Enfin, les nouvelles retenues devront être « conditionnées à des changements de pratiques significatifs et individualisés, notamment des économies d’eau, la réduction de pesticides, et donc des schémas de transition agricole ». Sans les nommer expressément, Emmanuel Macron a cité en exemple les réserves de substitution des Deux-Sèvres, qui défraient la chronique. « C’est exactement dans cette logique que les agriculteurs de tout le bassin se sont engagés », a-t-il soutenu à leur endroit. « Il ne s’agit pas de privatiser l’eau ou de permettre à certains de se l’accaparer, la règle, c’est bien le partage entre les différents usages, avec les agriculteurs, avec les nouvelles générations d’agriculteurs qui s’installeront, avec parfois d’autres usages qui peuvent être touristiques ou encore pour les habitants de la commune ».

Irriguer plus... mais pas plus

Les futures retenues auront vocation à soutenir « l’installation des jeunes » et bien entendu à développer l’irrigation, concentrée aujourd’hui sur 6,8% de la SAU, mais là encore avec des garde-fous. « Là où on avait un modèle agricole qui concentrait l’irrigation sur une toute petite partie de nos surfaces agricoles utiles l’irrigation, tout faire pour réduire cette irrigation et étendre les surfaces irriguées, avec des solutions qui doivent être innovantes parce qu’au total on ne doit pas prélever plus (...) Notre souveraineté alimentaire n’est pas négociable et le plan eau pose un principe simple : on doit faire plus d’irrigation avec la même quantité d’eau ». Une enveloppe de 30 millions d’euros soutiendra l’investissement dans des systèmes d’irrigation économes, tel le goutte-à-goutte.

"La priorité est de maximiser la capacité de notre principal outil de stockage de l’eau nos sols"

Si le président de la République a défendu sans retenue les principes de retenues et de l’irrigation, il a néanmoins rappelé la primauté du sol dans le stockage de l’eau. « La priorité est de maximiser la capacité de notre principal outil de stockage de l’eau qui sont nos sols, a-t-il plaidé. Des sols en meilleure santé avec plus d’arbres, plus de haies, qui stockent mieux l’eau et qui favorisent la recharge des nappes, c’est ça le choix le plus cohérent, partout où on le peut ».

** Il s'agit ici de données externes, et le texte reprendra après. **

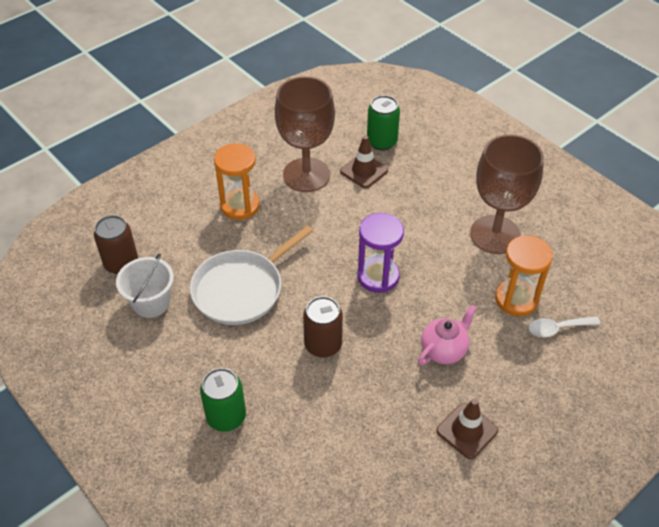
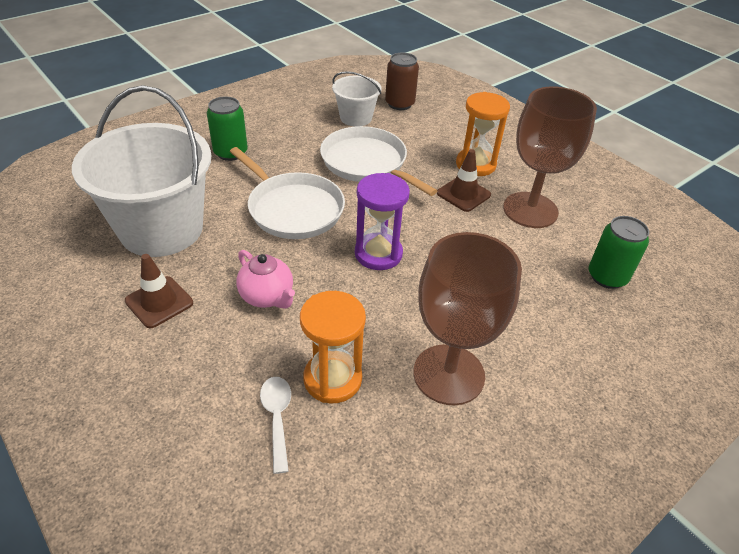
camera: 90 degrees right, 5 degrees down
(323, 345) = (293, 209): brown can -> white pan
(364, 171) = (548, 256): brown traffic cone -> brown traffic cone (463, 194)
(368, 454) = (161, 229): none -> white bucket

Adapter les territoires et les filières

Si l’irrigation est une évidence pour le chef de l’Etat, l’adaptation des territoires et des filières au changement climatique en est une autre. « On a des productions agricoles dans certains territoires qui vont sans doute migrer vers d’autres territoires qui ne les pratiquent pas aujourd’hui, et il va falloir réinventer des modèles agricoles dans d’autres territoires de notre République », a-t-il dit, tout en actant « le travail qui a été largement commencé et qui est au cœur des plans d’adaptation des filières et des territoires. C’est toujours très intimidant de penser de telles transformations mais il nous faut le faire ».

Comme il s’y était engagé à Terres de Jim en septembre dernier, la président de la République a indiqué que tout nouvel installé bénéficierait d’un diagnostic eau, sols et adaptation dans le cadre des aides à l’installation.

Pour réaliser les objectifs fixés, l’Etat va « dégager des moyens à la hauteur des ambitions ». Outre les 30 millions d’euros dédiés à l’irrigation de précision, un fonds de 30 millions d’euros pour l’hydraulique sera débloqué pour faciliter l’utilisation des ouvrages existants et améliorer l’infiltration dans les nappes phréatiques. Il va aussi desserrer l’étreinte sur les Agences de l’eau en les dotant de 500 millions d’euros supplémentaires chaque année et abolissant le plafond de de dépenses, ce qui leur permettra de co-financer, avec les collectivités, les projets d’adaptation au changement climatique. « C’est un vrai effort de la Nation, à la fois sur la sobriété des usages, la rénovation des réseaux, la réutilisation des eaux usées traitées », a conclu le président, évoquant certains autres aspects du Plan eau. Avec en premier lieu, l’objectif de réduire de 10% les prélèvements d’eau d’ici à 2030... pour tous les acteurs (particuliers, industriels, centrales électriques...) et donc les agriculteurs. Rappelons par ailleurs  que le gouvernement s'était engagé, en 2019, dans le cadre des Assises de l’eau, à diminuer les prélèvements de 10 % d'ici à 2025 et de 25 % d'ici à 2035.